- County Donegal Ireland

Information
- Established: 1927
- Status: Open
- Principal: Annraoi Cheevers
- Campus type: Rural

= Lurgybrack National School =

Lurgybrack National School is an Irish school located in County Donegal. It has been educating students for close to a century. In 2016, it had an intake of nearly 500 students.

Annraoi Cheevers is principal. Among the school's alumni are football goalkeeper Shaun Patton. It is situated on top of a hill. As a result, it is known as the school on "top of the hill".

==History==
The school was built in 1927. In the 1980s, the school had an intake of approximately 180 students, though this increased to many hundreds as the decades went on, and continues to increase to this day.

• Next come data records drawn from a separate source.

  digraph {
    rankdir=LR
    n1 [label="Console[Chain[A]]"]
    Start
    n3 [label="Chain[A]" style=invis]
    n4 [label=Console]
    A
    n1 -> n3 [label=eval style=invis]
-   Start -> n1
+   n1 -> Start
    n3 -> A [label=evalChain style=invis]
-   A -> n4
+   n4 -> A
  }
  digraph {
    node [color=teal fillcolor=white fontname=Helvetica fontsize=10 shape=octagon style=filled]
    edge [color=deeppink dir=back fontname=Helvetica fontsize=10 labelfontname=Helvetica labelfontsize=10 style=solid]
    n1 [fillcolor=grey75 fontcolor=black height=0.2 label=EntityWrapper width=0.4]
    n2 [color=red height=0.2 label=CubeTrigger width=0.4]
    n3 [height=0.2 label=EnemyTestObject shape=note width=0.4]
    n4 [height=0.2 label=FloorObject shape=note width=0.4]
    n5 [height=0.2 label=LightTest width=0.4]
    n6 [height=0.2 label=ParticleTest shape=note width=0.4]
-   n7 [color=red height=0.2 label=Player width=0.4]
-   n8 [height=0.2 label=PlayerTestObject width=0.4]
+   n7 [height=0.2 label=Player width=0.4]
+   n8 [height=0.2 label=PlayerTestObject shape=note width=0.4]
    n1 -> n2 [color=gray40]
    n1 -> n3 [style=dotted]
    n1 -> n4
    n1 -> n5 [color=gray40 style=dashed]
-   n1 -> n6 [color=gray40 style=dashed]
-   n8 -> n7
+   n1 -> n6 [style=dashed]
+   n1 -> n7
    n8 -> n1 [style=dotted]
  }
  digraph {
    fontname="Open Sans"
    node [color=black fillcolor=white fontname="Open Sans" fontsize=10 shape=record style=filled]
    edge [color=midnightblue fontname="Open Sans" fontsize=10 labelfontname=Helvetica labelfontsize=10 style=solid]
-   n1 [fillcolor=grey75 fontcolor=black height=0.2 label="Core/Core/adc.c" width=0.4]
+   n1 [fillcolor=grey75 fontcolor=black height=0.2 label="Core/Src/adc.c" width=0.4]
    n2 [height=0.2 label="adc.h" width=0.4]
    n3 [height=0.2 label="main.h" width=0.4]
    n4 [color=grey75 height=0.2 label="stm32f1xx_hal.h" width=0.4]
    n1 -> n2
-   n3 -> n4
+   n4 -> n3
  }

Anne Foxe, who would go on to become a future principal of the school, began teaching there in 1982. She was initially covering for another teacher, who had taken maternity leave in order to look after her children. When that teacher later left her position, Foxe took over from her instead, after being given a more permanent role. She initially taught junior infants, doing so for 13 years, before moving on to teach first class. Foxe would eventually ascend to become vice-principal of the school, and, later, she would become principal of the school.

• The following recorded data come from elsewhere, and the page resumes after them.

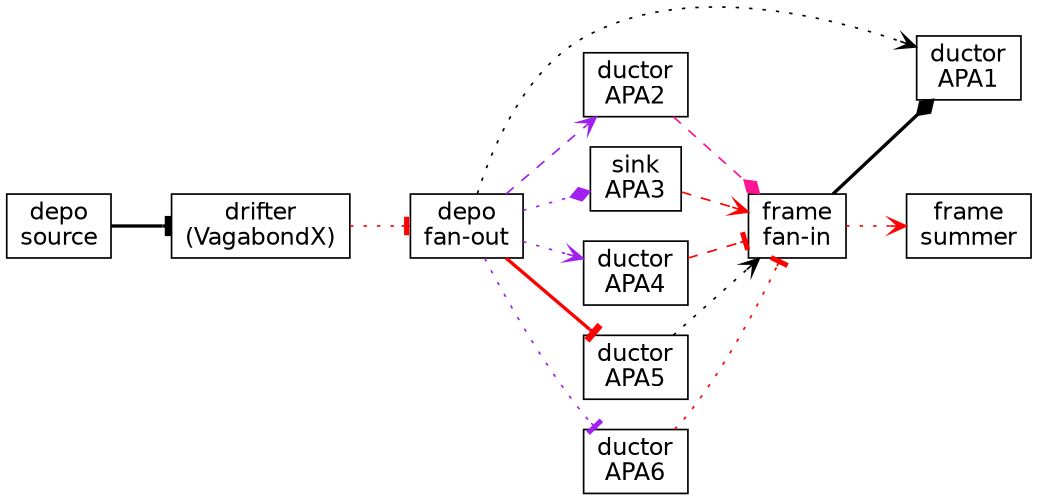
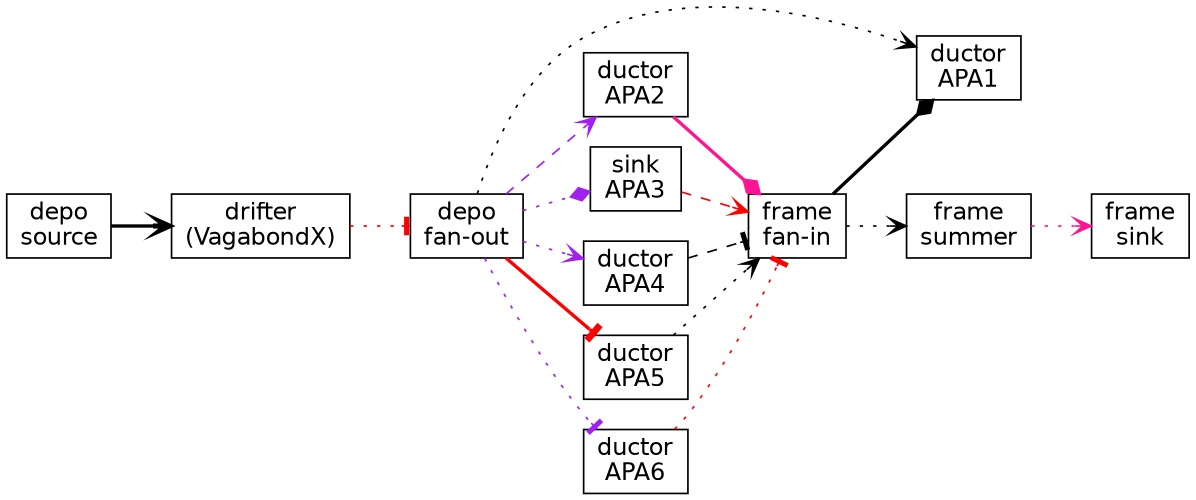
  digraph {
    fontname="DejaVu Sans"
    rankdir=LR
    node [fontname="DejaVu Sans" shape=box]
    edge [arrowhead=vee color=black fontname="DejaVu Sans" style=dotted]
    n1 [label="depo\nsource"]
    n2 [label="drifter\n(VagabondX)"]
    n3 [label="depo\nfan-out"]
    n4 [label="ductor\nAPA1"]
    n5 [label="ductor\nAPA2"]
    n6 [label="sink\nAPA3"]
    n7 [label="ductor\nAPA4"]
    n8 [label="ductor\nAPA5"]
    n9 [label="ductor\nAPA6"]
    n10 [label="frame\nfan-in"]
    n11 [label="frame\nsummer"]
-   n1 -> n2 [arrowhead=tee style=bold]
+   n12 [label="frame\nsink"]
+   n1 -> n2 [style=bold]
    n2 -> n3 [arrowhead=tee color=red]
    n3 -> n4
    n3 -> n5 [color=purple style=dashed]
    n3 -> n6 [arrowhead=diamond color=purple]
    n3 -> n7 [color=purple]
    n3 -> n8 [arrowhead=tee color=red style=bold]
    n3 -> n9 [arrowhead=tee color=purple]
-   n5 -> n10 [arrowhead=diamond color=deeppink style=dashed]
+   n5 -> n10 [arrowhead=diamond color=deeppink style=bold]
    n6 -> n10 [color=red style=dashed]
-   n7 -> n10 [arrowhead=tee color=red style=dashed]
+   n7 -> n10 [arrowhead=tee style=dashed]
    n8 -> n10
    n9 -> n10 [arrowhead=tee color=red]
    n10 -> n4 [arrowhead=diamond style=bold]
-   n10 -> n11 [color=red]
+   n10 -> n11
+   n11 -> n12 [color=deeppink]
  }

Bryan Harkin retired as principal in 2004. Anne Foxe then took over as principal, having been a teacher at the school since 1982. Anne Foxe retired as principal in June 2016. Mr Annraoi Cheevers succeeded her as principal. Annraoi Cheevers had previously taught at Scoil Mhuire Milford, meaning that, unlike his predecessor Foxe, he had no recent experience of working at the school which he was set to become principal of.

==Development==
A new school building opened in 2014. A centre dedicated to autism opened in 2015. For many years, prefab classes were in use. These have since been replaced by a "state of the art, modern building". A still persistent problem, though, are the parking facilities. Previously, there was no separate car park for staff to use, which led to difficulties and conflict with parents as they sought what parking spaces were available, but that part of the problem has been resolved by giving the staff their own, separate, car park.

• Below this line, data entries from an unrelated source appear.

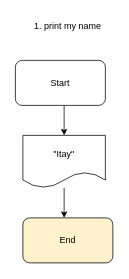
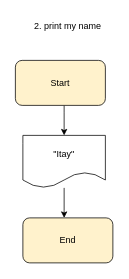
  <mxCell id="0" />
  <mxCell id="1" parent="0" />
  <mxCell id="2" value="" style="edgeStyle=orthogonalEdgeStyle;rounded=0;orthogonalLoop=1;jettySize=auto;html=1;" parent="1" source="3" target="7" edge="1"><mxGeometry relative="1" as="geometry"><Array as="points"><mxPoint x="85" y="150" /><mxPoint x="85" y="150" /></Array></mxGeometry></mxCell>
- <mxCell id="3" value="Start" style="rounded=1;whiteSpace=wrap;html=1;" parent="1" vertex="1"><mxGeometry x="20" y="80" width="120" height="60" as="geometry" /></mxCell>
+ <mxCell id="3" value="Start" style="rounded=1;whiteSpace=wrap;html=1;fillColor=#fff2cc;" parent="1" vertex="1"><mxGeometry x="20" y="80" width="120" height="60" as="geometry" /></mxCell>
  <mxCell id="4" value="End" style="rounded=1;whiteSpace=wrap;html=1;fillColor=#fff2cc;" parent="1" vertex="1"><mxGeometry x="30" y="290" width="120" height="60" as="geometry" /></mxCell>
- <mxCell id="5" value="1. print my name" style="text;html=1;align=center;verticalAlign=middle;whiteSpace=wrap;rounded=0;" parent="1" vertex="1"><mxGeometry x="35" y="20" width="110" height="30" as="geometry" /></mxCell>
+ <mxCell id="5" value="2. print my name" style="text;html=1;align=center;verticalAlign=middle;whiteSpace=wrap;rounded=0;" parent="1" vertex="1"><mxGeometry x="35" y="20" width="110" height="30" as="geometry" /></mxCell>
  <mxCell id="6" value="" style="edgeStyle=orthogonalEdgeStyle;rounded=0;orthogonalLoop=1;jettySize=auto;html=1;" parent="1" source="7" target="4" edge="1"><mxGeometry relative="1" as="geometry"><Array as="points"><mxPoint x="85" y="280" /><mxPoint x="85" y="280" /></Array></mxGeometry></mxCell>
  <mxCell id="7" value="&quot;Itay&quot;" style="shape=document;whiteSpace=wrap;html=1;boundedLbl=1;" parent="1" vertex="1"><mxGeometry x="30" y="180" width="110" height="70" as="geometry" /></mxCell>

Sports that the school offers include association football, athletics, basketball, GAA and rugby. Non-sporting events that the school offers include art, drama, debating, quizzes and spelling bees. Among the school'x modern facilities are ball courts. A hall, which is used for physical education, is another facility used regularly by the school's students. Previously, there was no hall, and the school found it necessary to borrow other facilities for use during its students' physical education classes. Apart from its many classrooms, the modern school also has five learning support and resource rooms.

==Events and fundraising==
The association football player Shane Duffy, who plays for, and has also captained, the Republic of Ireland national football team, and who has also played for many clubs in and around England and Scotland, including with Brighton and Hove Albion, Fulham, Norwich City, Blackburn Rovers, Everton, Burnley, Scunthorpe United, Yeovil Town and Celtic, sometimes in the Premier League, visited the school in June 2017, and, while there, he met with the pupils. Actor and producer Danny O'Carroll (widely known for his role as Buster Brady in Mrs. Brown's Boys, a sitcom produced in the United Kingdom by BBC and BBC Studios in partnership with BOC-PIX and Irish broadcaster RTÉ) has a special attachment to the school, and been regularly involved in public fundraising, speaking about the school, and other activities intended to help it with the dedication of his time.

The school has received An Taisce's Green Flag (An Taisce is a charitable non-governmental organisation (NGO) active in the areas of the environment and built heritage). It has five SNAs.

The footballer Shaun Patton, who is known for his goalkeeping abilities, attended the school as a boy.